_Selected excerpt_
In the Knesset Wednesday, newly minted Justice Minister and Netanyahu confidant Yariv Levin unveiled a package of proposed legislation that would alter the balance of power between Israel’s legislature and its Supreme Court.
At the core of this plan is a bill to allow the Knesset to override the Supreme Court. Levin’s proposals — which almost certainly have the immediate support of a Knesset majority, regardless of Levin’s assurances that they would be subject to “thorough debate” — would pave the way for Israel’s new government to pass legislation that curtails rights and undermines the rule of law, dealing a blow to Israeli democracy.
The dire implications of this proposed judicial reform are rooted in key characteristics of the Israeli political system that set it apart from other liberal democracies. Israel has no constitution to determine the balance of power between its various branches of government. In fact, there is no separation between Israel’s executive and legislative branches, given that the government automatically controls a majority in the parliament.
Instead, it has a series of basic laws enacted piecemeal over the course of the state’s history that have a quasi-constitutional status, with the initial intention that they would eventually constitute a de jure constitution.
Through the 1980s, the Knesset passed basic laws that primarily served to define state institutions, such as the country’s legislature and electoral system, capital and military. In the 1990s, there was a paradigm shift with the passage of two basic laws that for the first time concerned individuals’ rights rather than institutions, one on Human Dignity and Liberty (1992) and the other on Freedom of Occupation (1994). These laws enshrined rights to freedom of movement, personal freedom, human dignity and others to all who reside in Israel.
Aharon Barak, the president of Israel’s Supreme Court from 1995 to 2006, argued that these laws constituted a de facto bill of rights, empowering the court to review Knesset legislation and to strike down laws that violate civil liberties, a responsibility not explicitly bestowed upon the court in the basic law pertaining to the judiciary. In 1995, the Supreme Court officially ruled that it could indeed repeal legislation that violates the country’s basic laws, heralding an era of increased judicial activism in Israel in what became known as the “judicial revolution.” The court has struck down 20 laws since, a fairly modest number compared to other democracies.
The judicial revolution of the 1990s shifted the balance of power in Israel’s political system from one of parliamentary sovereignty, in which the Knesset enjoyed ultimate power, to one in which the legislature is restricted from violating the country’s (incomplete) constitution. Israel’s Supreme Court became a check on the legislative branch in a country that lacks other checks and balances and separations of power.
As a result of these characteristics, the Supreme Court currently serves as one of the only checks on the extraordinary power of Israel’s 120-member Knesset — which is why shifting that balance of power would have such a dramatic impact on Israel’s democracy.
Levin’s proposed judicial overhaul includes several elements that would weaken the power and independence of Israel’s Supreme Court. The plan includes forbidding the Supreme Court from deliberating on and striking down basic laws themselves. It would require an unspecified “special majority” of the court to strike down legislation, raising the threshold from where it currently stands.

_Stored data_
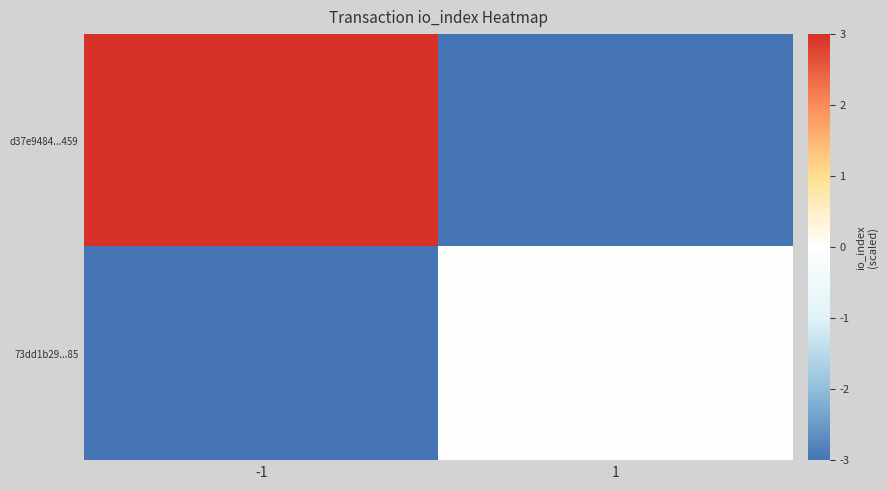

What is the spread (max minus min) of values at -1?

6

_To do_
Please print, word for word, the stretch of the judicial reform text above that opens with "The dire implications" and closes with "in the parliament.".

_Response to the exercise_
The dire implications of this proposed judicial reform are rooted in key characteristics of the Israeli political system that set it apart from other liberal democracies. Israel has no constitution to determine the balance of power between its various branches of government. In fact, there is no separation between Israel’s executive and legislative branches, given that the government automatically controls a majority in the parliament.